Later, when Carrie glances out her window to see Big waiting downstairs in his limo as he did so often in the show, I was bowled over with nostalgia for the series and what it had meant for me watching it late nights on ‘Bravo’, and then sharing the DVDs with my university friends. It was icing on the cake when Carrie exits the brownstone in a fantastic Dior dress patterned like old newspapers that, if you were a major follower of the show, you would recognize from the third season. It was the exact kind of tribute a movie based on a beloved TV show should throw to their fans.
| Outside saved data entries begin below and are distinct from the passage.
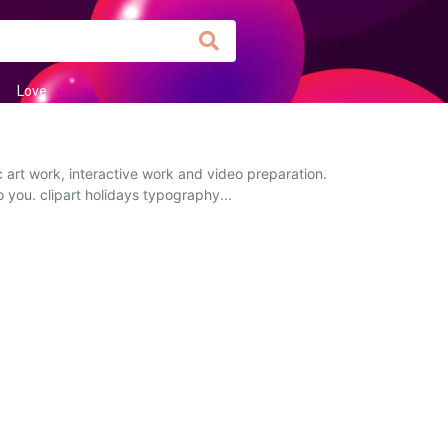
Love
 art work, interactive work and video preparation.
o you. clipart holidays typography...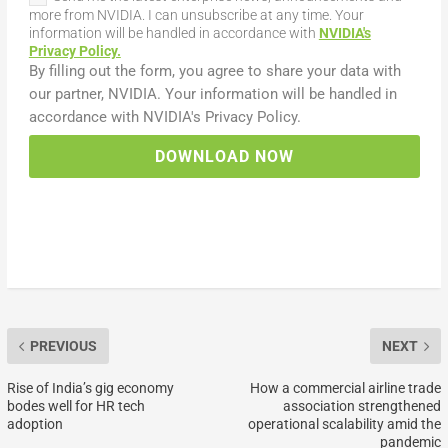
more from NVIDIA. I can unsubscribe at any time. Your
information will be handled in accordance with
NVIDIA's
Privacy Policy.
DOWNLOAD NOW
PREVIOUS
NEXT
Rise of India’s gig economy
How a commercial airline trade
bodes well for HR tech
association strengthened
adoption
operational scalability amid the
pandemic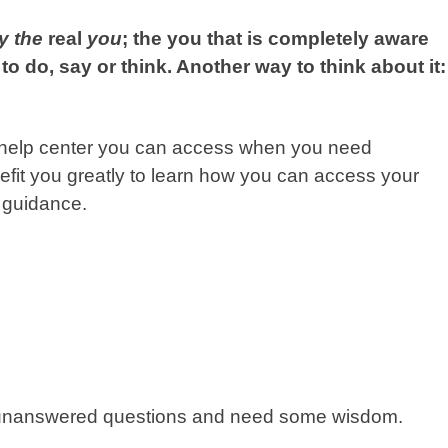
ly the
real
you
; the you that is completely aware
to do, say or think. Another way to think about it:
 or help center you can access when you need
enefit you greatly to learn how you can access your
 guidance.
ve unanswered questions and need some wisdom.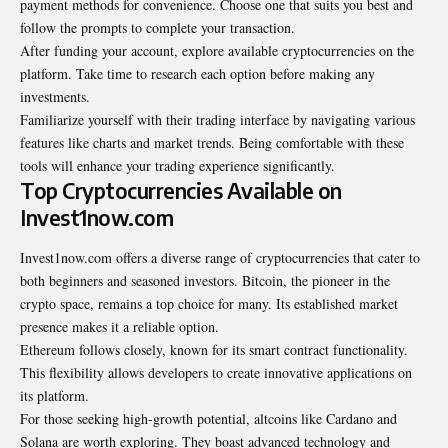
payment methods for convenience. Choose one that suits you best and
follow the prompts to complete your transaction.
After funding your account, explore available cryptocurrencies on the
platform. Take time to research each option before making any
investments.
Familiarize yourself with their trading interface by navigating various
features like charts and market trends. Being comfortable with these
tools will enhance your trading experience significantly.
Top Cryptocurrencies Available on
Invest1now.com
Invest1now.com offers a diverse range of cryptocurrencies that cater to
both beginners and seasoned investors. Bitcoin, the pioneer in the
crypto space, remains a top choice for many. Its established market
presence makes it a reliable option.
Ethereum follows closely, known for its smart contract functionality.
This flexibility allows developers to create innovative applications on
its platform.
For those seeking high-growth potential, altcoins like Cardano and
Solana are worth exploring. They boast advanced technology and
Compare it to this scene in the first movie, which is ostensibly about the ladies helping Carrie clear her out closet but actually is an excuse for them to drink Champaign, dance to Aerosmith and play dress-up. I love the concept of the scene (who wouldn’t want to play dress-up in Carrie’s closet?) but the clothes featured were not just never on the show but predate the show’s existence (as Carrie calls them, “the worst of the 80’s”). Especially when the other women join in the dress-up fun (seen in the extended film but not the theatrical release because preview audiences balked), costumer Pat Field missed an opportunity to have Charlotte, Miranda and Samantha wear quintessential Carrie looks and even (if I directed it) making fun of Carrie’s stiletto-strut and girlish yelps. I visualize Cynthia Nixon in a giant crinoline, maybe with three flower-pins, tossing her hair around. True, the scene ends with Carrie wearing the famous pink tutu from the opening sequence, which the other girls seem to recognize despite the fact that she never wore it on the show. That’s a funny meta joke, but it’s another example of how the first movie treated the show as a concept rather than build upon the universe that had been real for fans for eight years.

One of the sequel’s themes was ‘making traditions work for you’ (marriage, motherhood, Muslim niqabs) which was much better, and more feminist, than the first movie’s theme of ‘you should forgive people if you love them, even if they cheat on you or leave you at the altar.’ Still, as I’ve said before, the series will always end for me with the last episode, which reminds you to never lose yourself in your relationships, and that “If you find someone who loves the you that you love, well that’s just fabulous!”